Unfortunately, scarcely an hour after the ceasefire was supposed to go into effect, the Assad regime dropped barrel bombs on one rebel-held neighbourhood.
North Korea’s Nuclear Test
North Korea’s nuclear test last Friday, which sparked international shockwaves, was estimated at 10 kilotons, almost twice as much as the one Pyongyang conducted only eight months ago. It also boasted that the test was of a nuclear warhead that could be mounted on an intercontinental missile. South Korea’s foreign minister Yun Byung-Se believed that the North’s nuclear capability was becoming more advanced, at a higher level and at a faster pace. He called for “more and stronger sanctions”, although five sets of UN sanctions have failed to halt the North’s drive for what it insists are ‘defensive’ weapons.

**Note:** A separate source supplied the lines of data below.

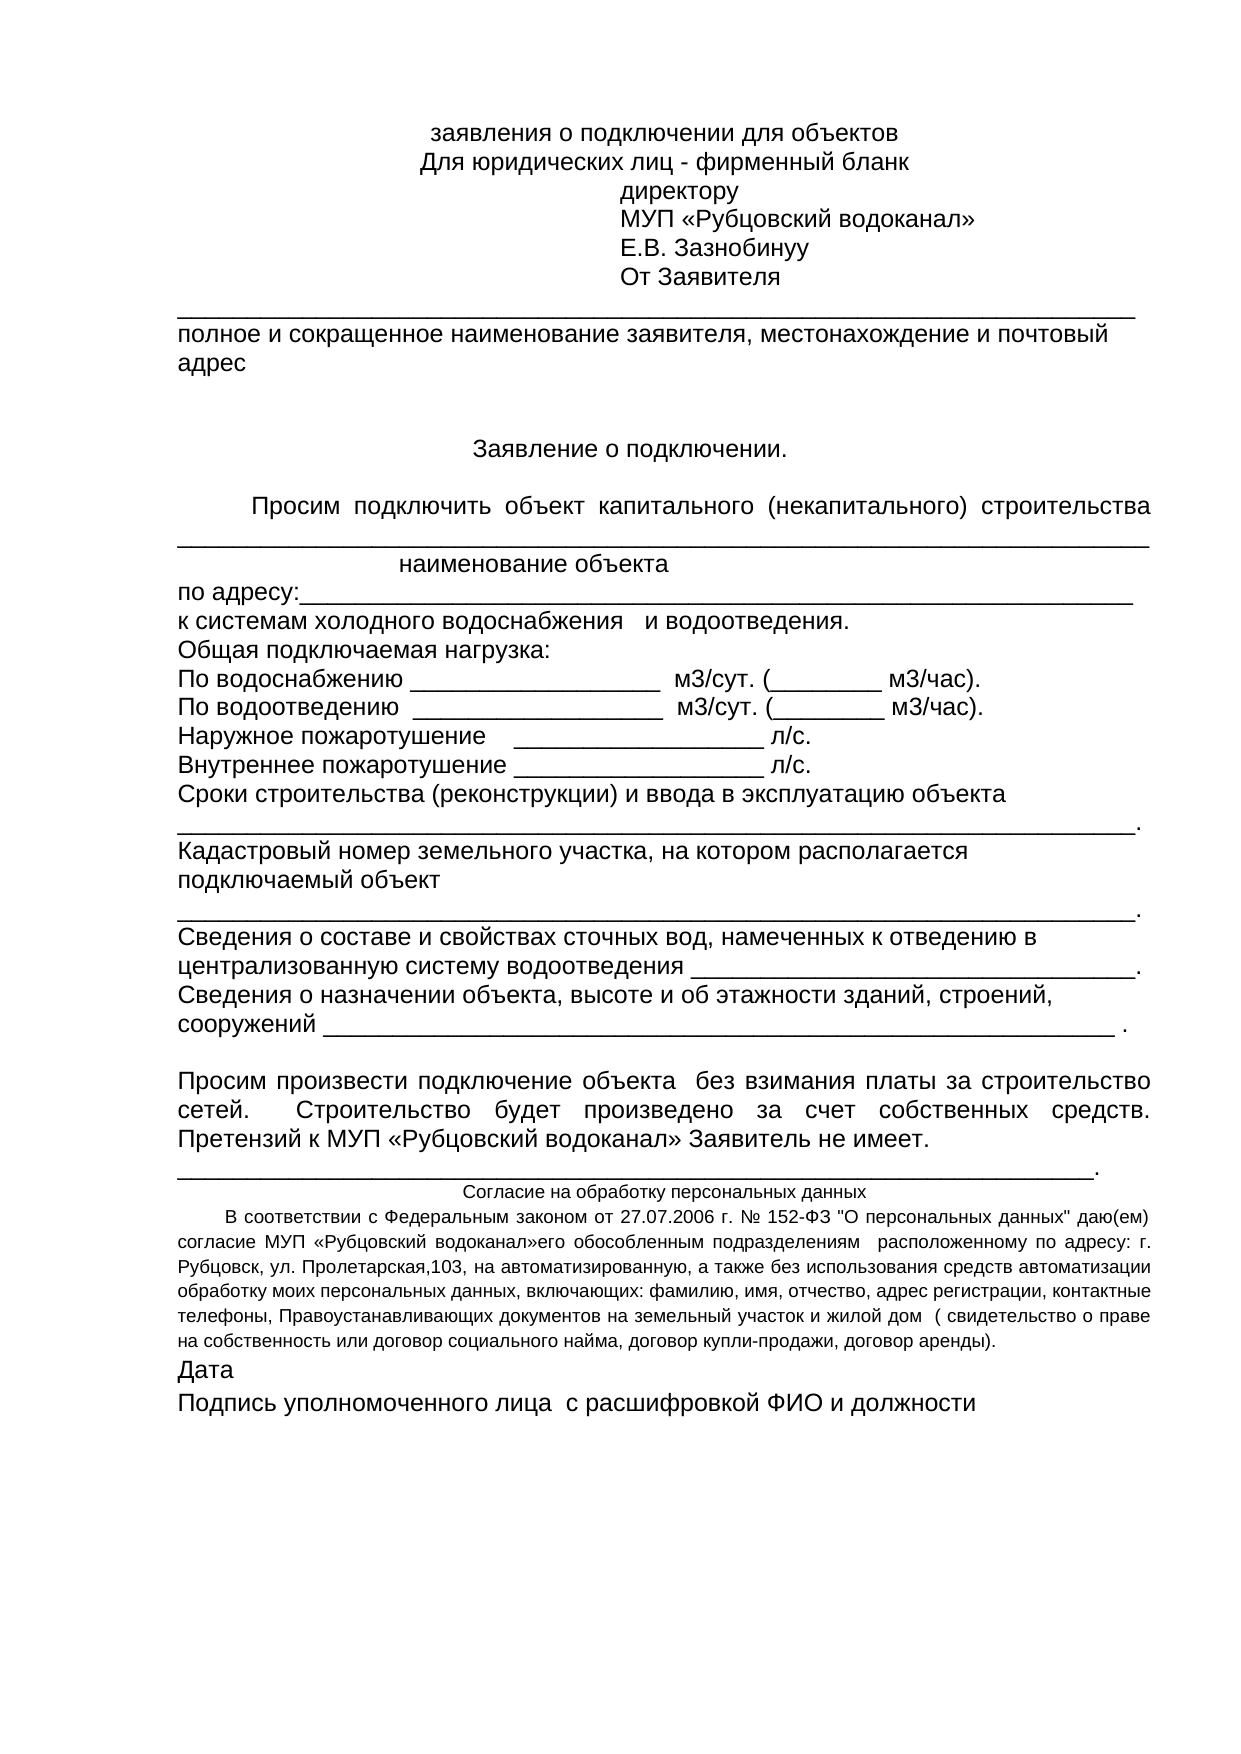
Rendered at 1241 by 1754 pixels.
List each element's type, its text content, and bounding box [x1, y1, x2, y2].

text Сведения о назначении объекта, высоте и об этажности зданий, строений, сооружений _________________________________________________________ . [177, 980, 1152, 1037]
text Внутреннее пожаротушение __________________ л/с. [177, 750, 1152, 779]
text Кадастровый номер земельного участка, на котором располагается подключаемый объект _____________________________________________________________________. [177, 836, 1152, 922]
text по адресу:____________________________________________________________ [177, 577, 1152, 606]
text Сведения о составе и свойствах сточных вод, намеченных к отведению в централизованную систему водоотведения ________________________________. [177, 922, 1152, 980]
text Сроки строительства (реконструкции) и ввода в эксплуатацию объекта _____________________________________________________________________. [177, 779, 1152, 836]
text Е.В. Зазнобинуу [177, 233, 1152, 262]
text Просим подключить объект капитального (некапитального) строительства ______________________________________________________________________ [177, 491, 1152, 549]
text к системам холодного водоснабжения и водоотведения. [177, 606, 1152, 635]
text Для юридических лиц - фирменный бланк [177, 147, 1152, 176]
text Согласие на обработку персональных данных [177, 1181, 1152, 1203]
text Просим произвести подключение объекта без взимания платы за строительство сетей. Строительство будет произведено за счет собственных средств. Претензий к МУП «Рубцовский водоканал» Заявитель не имеет. [177, 1066, 1152, 1152]
text наименование объекта [177, 549, 1152, 577]
text МУП «Рубцовский водоканал» [177, 204, 1152, 233]
text Заявление о подключении. [398, 434, 1152, 462]
text По водоснабжению __________________ м3/сут. (________ м3/час). [177, 664, 1152, 692]
text От Заявителя [177, 262, 1152, 291]
text Наружное пожаротушение __________________ л/с. [177, 721, 1152, 750]
text Общая подключаемая нагрузка: [177, 635, 1152, 664]
text заявления о подключении для объектов [177, 118, 1152, 147]
text По водоотведению __________________ м3/сут. (________ м3/час). [177, 692, 1152, 721]
text Подпись уполномоченного лица с расшифровкой ФИО и должности [177, 1388, 1152, 1416]
text _____________________________________________________________________ полное и сокращенное наименование заявителя, местонахождение и почтовый адрес [177, 291, 1152, 377]
text В соответствии с Федеральным законом от 27.07.2006 г. № 152-ФЗ "О персональных данных" даю(ем) согласие МУП «Рубцовский водоканал»его обособленным подразделениям расположенному по адресу: г. Рубцовск, ул. Пролетарская,103, на автоматизированную, а также без использования средств автоматизации обработку моих персональных данных, включающих: фамилию, имя, отчество, адрес регистрации, контактные телефоны, Правоустанавливающих документов на земельный участок и жилой дом ( свидетельство о праве на собственность или договор социального найма, договор купли-продажи, договор аренды). [177, 1206, 1152, 1351]
text директору [325, 176, 1152, 204]
text Дата [177, 1355, 1152, 1383]
text __________________________________________________________________. [177, 1152, 1152, 1181]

South Korea, the United States, Japan, Russia and China have all condemned the nuclear test. However, the next UN Security Council resolution under Article 41 of the UN Charter, which provides for sanctions, will not change the equation at all, in large part because Chinese trade with the North proceeds unhindered.
While the North has vowed not to submit to US “nuclear blackmail”, public opinion in the South has been scathing. People feel that the South has been left unguarded before a ‘nuclear maniac’. Protesters have demanded “strong retaliation”, including pre-emptive attacks on the North’s nuclear complex. The US stations 28,500 troops in the South. These could be armed with tactical nuclear weapons, as they were until the early 1990s.
US Presidential Elections
Democratic candidate Hillary Clinton last week made comments about her rival’s supporters which unnecessarily opened her to attacks from Republicans and other detractors. These were variation of a sentiment she had expressed in other more private settings recently, but this time came at a fund-raising public event in Manhattan.
“You know, to just be grossly generalistic, you could put half of Trump’s supporters into what I call the basket of deplorables. Right?” she said to much applause and laughter. “The racist, sexist, homophobic, xenophobic, Islam phobic – you name it. And unfortunately there are people like that. And he has lifted them up.” In Trump’s rallies, his supporters have without doubt also been grossly nasty and insulting to Clinton.
As a saving grace, Clinton did go on to sympathetically weave another rhetorical basket of Trump voters: “People who feel that the government has let them down, the economy has let them down, nobody cares about them, nobody worries about what happens to their lives and their futures. And they’re just desperate for change.”
On the face of it, Clinton’s comments, which she later regretted, may sound deplorable, but according to experts, have irked Trump supporters (who in any case would not vote for her), but rather would galvanize her own backers.
Clinton cancelled a California campaign fundraising trip after she fell ill at a 9/11 memorial ceremony on Sunday in New York, and her doctor revealed she was diagnosed with pneumonia. The incident is likely to increase pressure on both candidates to now release detailed medical records, which both have so far declined to date.